● **DATASET**:
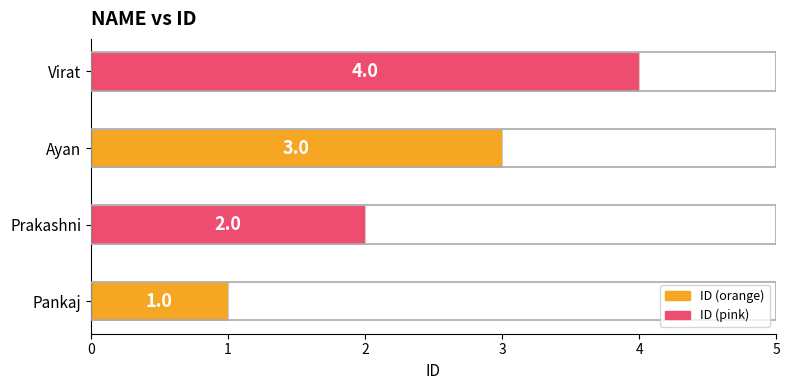

Between Pankaj and Virat, which is larger?

Virat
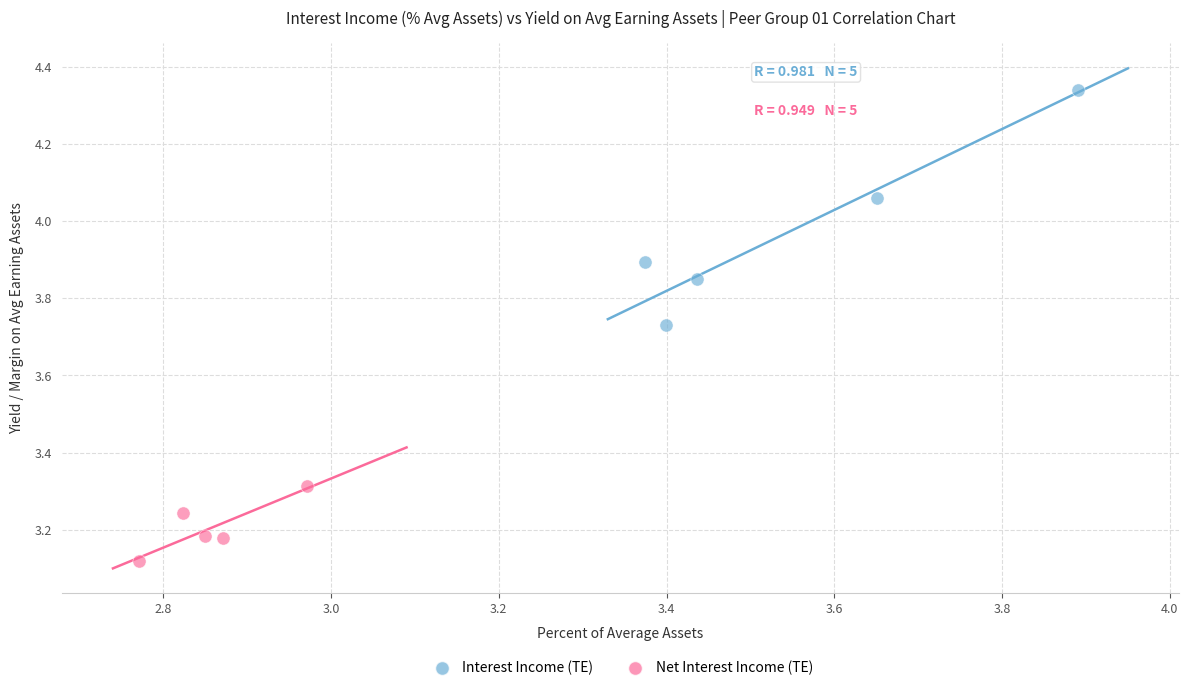

Which series reaches the minimum Y coordinate?

Net Interest Income (TE)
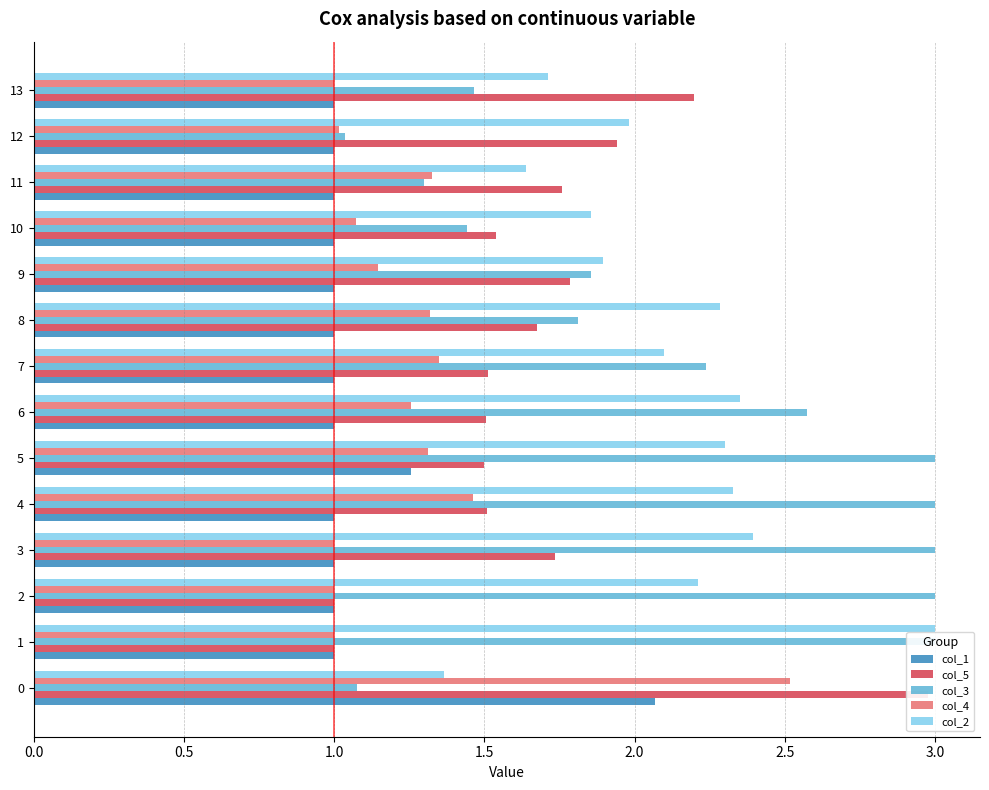

What is the value of the col_4 bar at the 4th from the left?

1.0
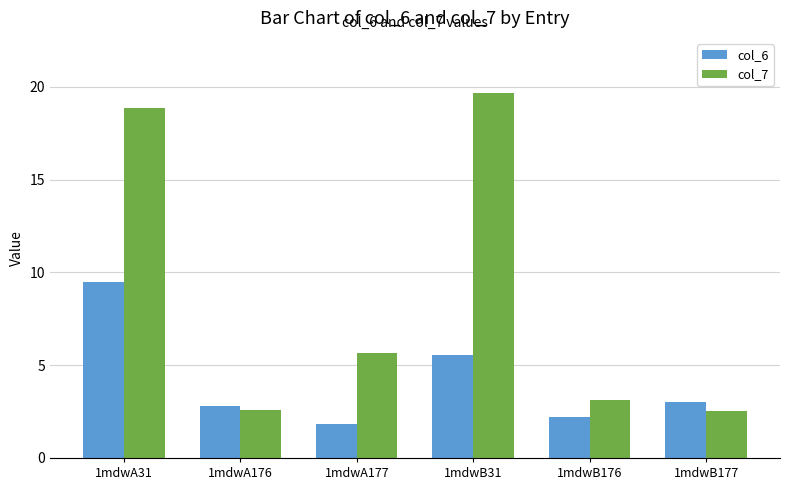

The value of col_6 at 1mdwA176 is 5.0. True or false?

False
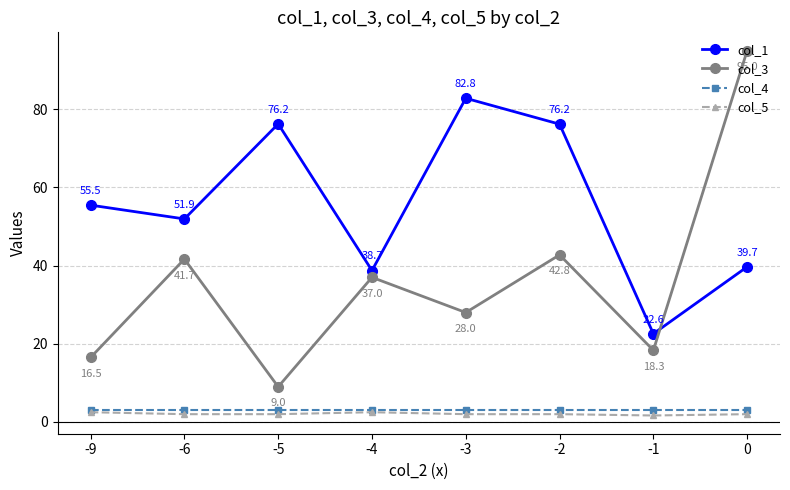

Is it true that col_3 equals 18.3 at -1?

True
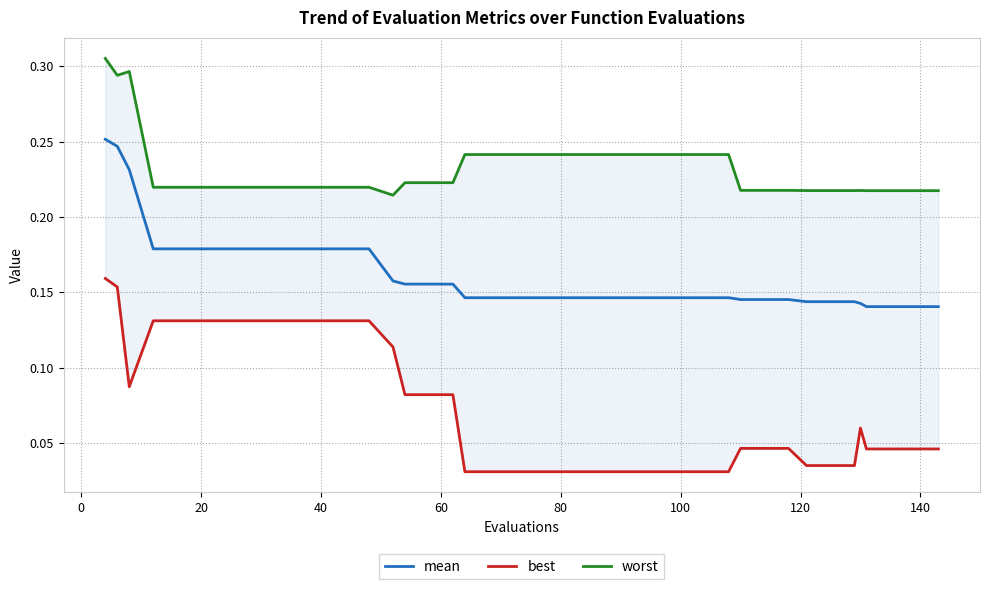

Is the value of worst at 17 greater than the value of best at 24?

Yes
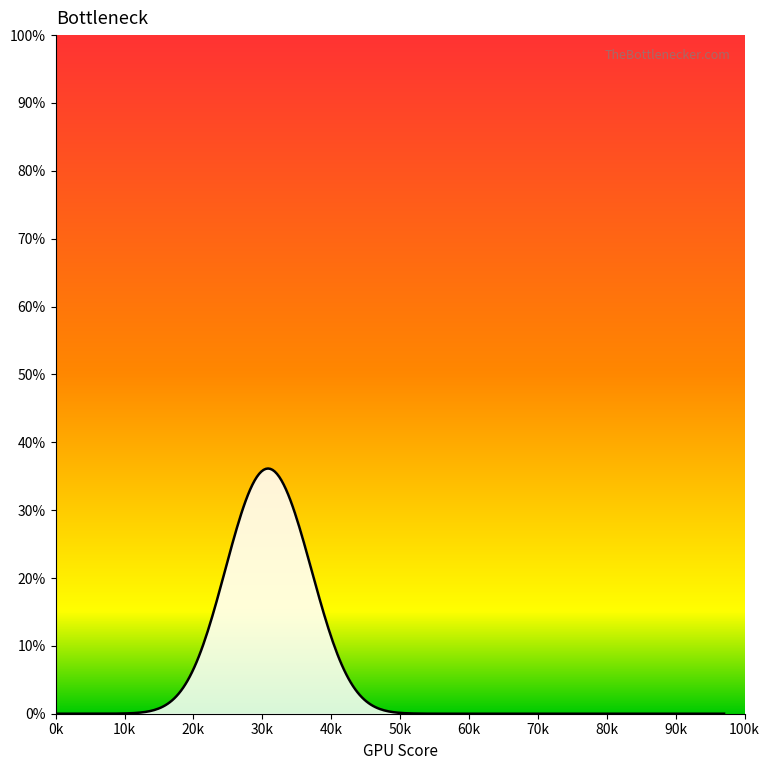

Does the chart display data point markers on the line(s)?

No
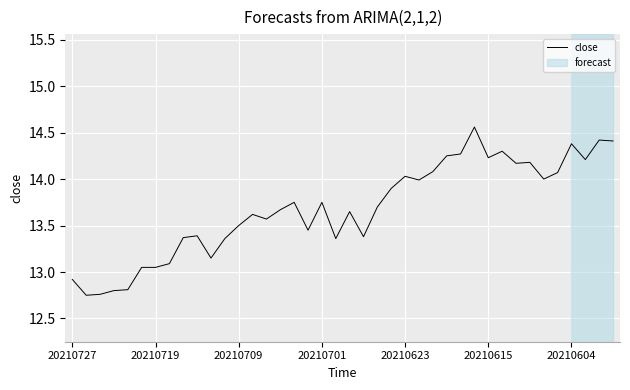

What is the difference between the maximum and minimum values?

1.8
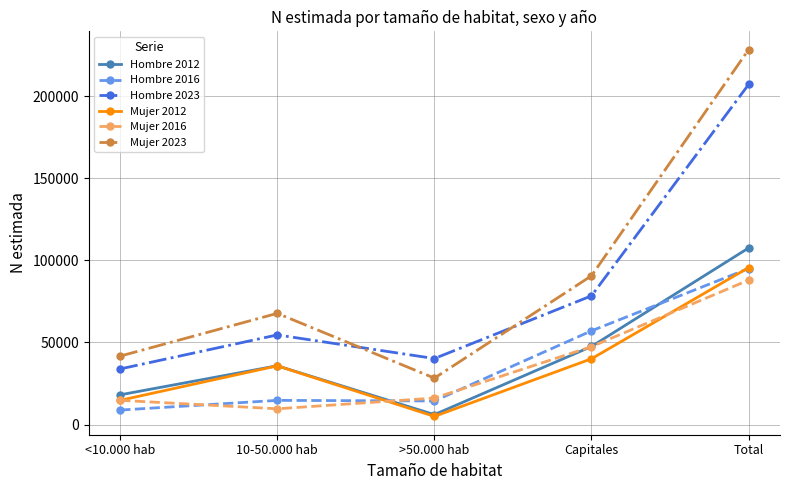

List the labels in order of Mujer 2023 value, largest first.

Total, Capitales, 10-50.000 hab, <10.000 hab, >50.000 hab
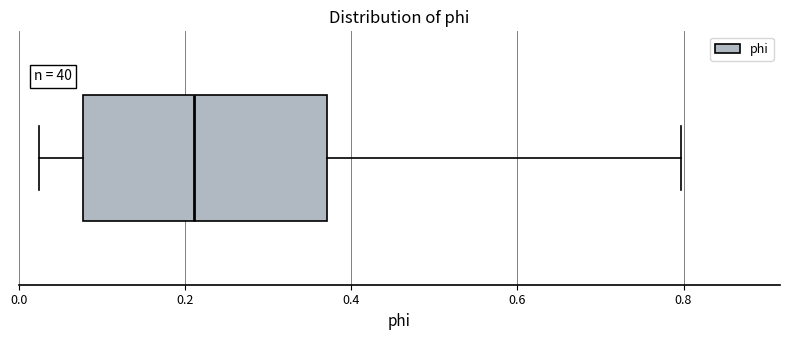

Read this box plot against the x-axis: the position of the median line, the range covered by the box, and the ends of both whiskers. The values are not printed on the chart, so give them approximately, as read against the axis.

median 0.22, box 0.08 to 0.38, whiskers 0.02 to 0.80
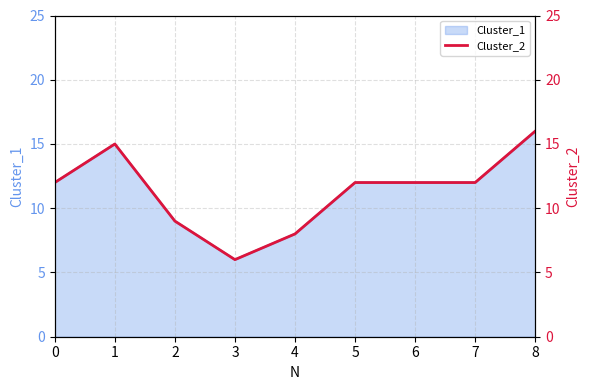

True or false: the data shows 8 at 4.

True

● **WORK ITEM**: Return the listing above line for line with the wording unchanged, leaving out the picture markers.

● **WRITTEN REPLY**:
Between Pankaj and Virat, which is larger?

Virat

Which series reaches the minimum Y coordinate?

Net Interest Income (TE)

What is the value of the col_4 bar at the 4th from the left?

1.0

The value of col_6 at 1mdwA176 is 5.0. True or false?

False

Is it true that col_3 equals 18.3 at -1?

True

Is the value of worst at 17 greater than the value of best at 24?

Yes

Does the chart display data point markers on the line(s)?

No

What is the difference between the maximum and minimum values?

1.8

List the labels in order of Mujer 2023 value, largest first.

Total, Capitales, 10-50.000 hab, <10.000 hab, >50.000 hab

Read this box plot against the x-axis: the position of the median line, the range covered by the box, and the ends of both whiskers. The values are not printed on the chart, so give them approximately, as read against the axis.

median 0.22, box 0.08 to 0.38, whiskers 0.02 to 0.80

True or false: the data shows 8 at 4.

True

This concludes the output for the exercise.